When the family selling the house decided to pull out, we were devastated. It had been our dream home. Just about affordable, in the most perfect location, surrounded by countryside. It had been a much bigger house than the others we had seen in our budget. We had already given our hearts to that house. So when we lost it, our hearts broke.


A trip to Scotland with our good friend Andy was the tonic we needed to get over our devastation. We stayed on the Isle of Bute and we were reminded of the rugged beauty that had regularly drawn us up there on holiday. And we did what we often used to do, like a guilty pleasure; we searched for houses in Scotland on Rightmove. We searched and we laughed until we cried in seeing the house prices that were almost half of what we had looked at in Kent.


It was during our trip to Scotland that a new idea began to hatch in our minds. It didn't start with either of us in particular; it grew between us, growing as we talked through various ideas long into the night, imagining how life might be for us if we moved up.


It would mean great sacrifice for Max, whose family is in France. But it would mean we would finally be able to buy the house of our dreams.


Back and forth, we tossed our ideas, and once we were back in Kent we even made lists of pros and cons; a growing realisation that our pros list was much longer than our cons. We knew that it would cost us. We could already feel the heaviness and the sorrow of leaving behind all we had come to know and love. We wondered how we would cope with the growing chasm between Max's family and ourselves. But no matter how much the decision to move would be difficult, we knew with unshakable clarity that it was the right decision for us.


How to justify something you can't explain? Quite simply, you can't. That's still where we're finding ourselves, while we unpack our boxes and listen to the unfamiliar accents drifting past our window.

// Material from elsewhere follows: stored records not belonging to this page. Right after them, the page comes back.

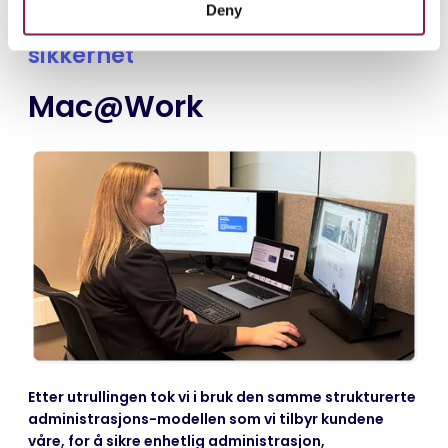
Deny
STEG 6: Administrasjon og
sikkerhet
Mac@Work
Etter utrullingen tok vi i bruk den samme strukturerte
administrasjons-modellen som vi tilbyr kundene
våre, for å sikre enhetlig administrasjon,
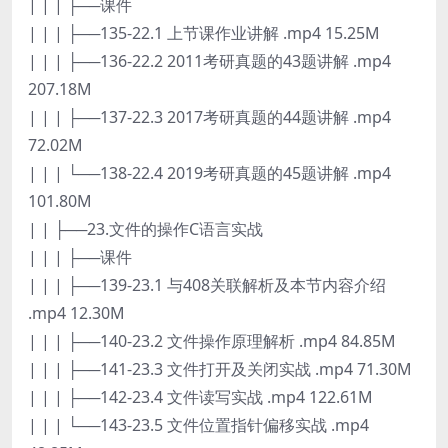
| | | ├──课件
| | | ├──135-22.1 上节课作业讲解 .mp4 15.25M
| | | ├──136-22.2 2011考研真题的43题讲解 .mp4
207.18M
| | | ├──137-22.3 2017考研真题的44题讲解 .mp4
72.02M
| | | └──138-22.4 2019考研真题的45题讲解 .mp4
101.80M
| | ├──23.文件的操作C语言实战
| | | ├──课件
| | | ├──139-23.1 与408关联解析及本节内容介绍
.mp4 12.30M
| | | ├──140-23.2 文件操作原理解析 .mp4 84.85M
| | | ├──141-23.3 文件打开及关闭实战 .mp4 71.30M
| | | ├──142-23.4 文件读写实战 .mp4 122.61M
| | | └──143-23.5 文件位置指针偏移实战 .mp4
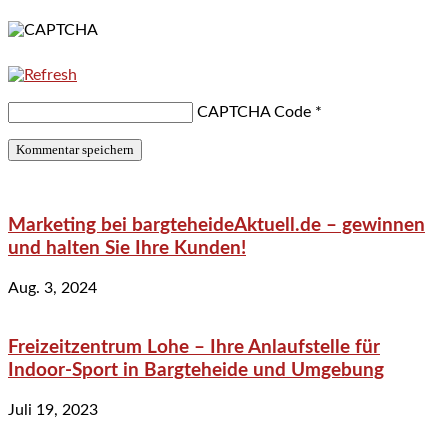
CAPTCHA Code
*
Marketing bei bargteheideAktuell.de – gewinnen
und halten Sie Ihre Kunden!
Aug. 3, 2024
Freizeitzentrum Lohe – Ihre Anlaufstelle für
Indoor-Sport in Bargteheide und Umgebung
Juli 19, 2023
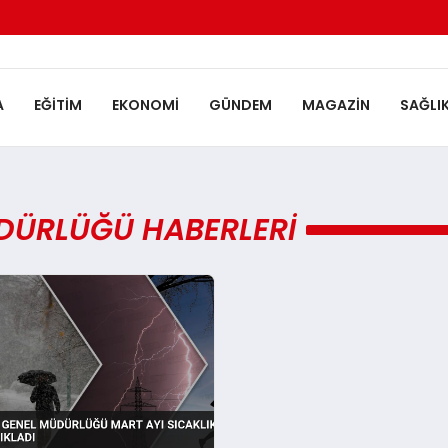
A
EĞITIM
EKONOMI
GÜNDEM
MAGAZIN
SAĞLI
DÜRLÜĞÜ HABERLERI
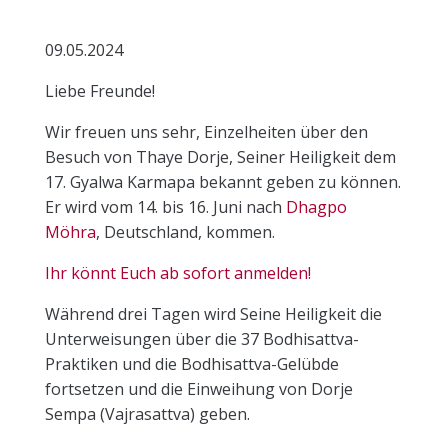
09.05.2024
Liebe Freunde!
Wir freuen uns sehr, Einzelheiten über den
Besuch von Thaye Dorje, Seiner Heiligkeit dem
17. Gyalwa Karmapa bekannt geben zu können.
Er wird vom 14. bis 16. Juni nach
Dhagpo
Möhra
, Deutschland, kommen.
Ihr könnt Euch ab sofort anmelden!
Während drei Tagen wird Seine Heiligkeit die
Unterweisungen über die 37 Bodhisattva-
Praktiken und die Bodhisattva-Gelübde
fortsetzen und die Einweihung von Dorje
Sempa (Vajrasattva) geben.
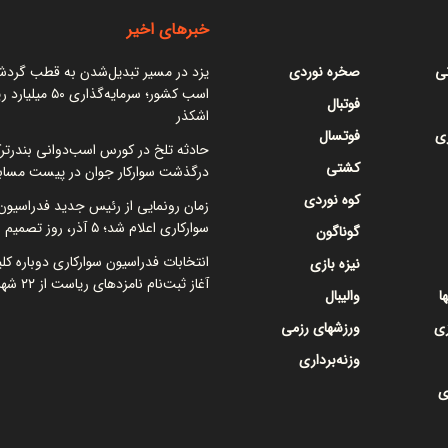
خبرهای اخیر
نی
صخره نوردی
یزد در مسیر تبدیل‌شدن به قطب گرد
اسب کشور؛ سرمایه‌گذاری ۵۰
فوتبال
اشکذر
ی
فوتسال
حادثه تلخ در کورس اسب‌دوانی بندرتر
کشتی
درگذشت سوارکار جوان در پیست مساب
کوه نوردی
زمان رونمایی از رئیس جدید فدراسیون
سوارکاری اعلام شد؛ ۵ آذر، روز تصمیم نهایی
گوناگون
انتخابات فدراسیون سوارکاری دوباره کل
نیزه بازی
آغاز ثبت‌نام نامزدهای ریاست از ۲۲ شهریور
ا
والیبال
زی
ورزشهای رزمی
وزنه‌برداری
ی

Sometimes I wake up during the night, confused and disjointed. I think my subconscious is looking, grappling even, for something to call home. I'm beginning to experience moments of it, as one always does, the longer they stay in one place. Like when we met one of my oldest and dearest friends for dinner on Saturday and I realised that I would be able to see her all the time. Like when I teach French from my computer to familiar faces and the different colour of my wall doesn't alter anything. And like today, when I stepped off of the train in Edinburgh, and saw the friendly, familiar and spectacular stone walls of the castle looming over the city, and felt the excitement of getting to trail the cobbled streets for new favourite coffee shops and charity shops. Edinburgh is a diverse, multi-cultural city and I think in the end that is where I most feel at home. I feel at home in a sea of people who, like me, are also looking for home. And when we finally find it, or even just catch a glimmer of it in someone else's eyes, even if it's just for a season; we can hold on to that feeling. We can begin to put our roots down and for a time the restlessness will dissolve away into content and comfort.


I tend to think home is people. Home is a collective feeling of togetherness and community. Home is belonging.


And home is following your heart, wherever it takes you.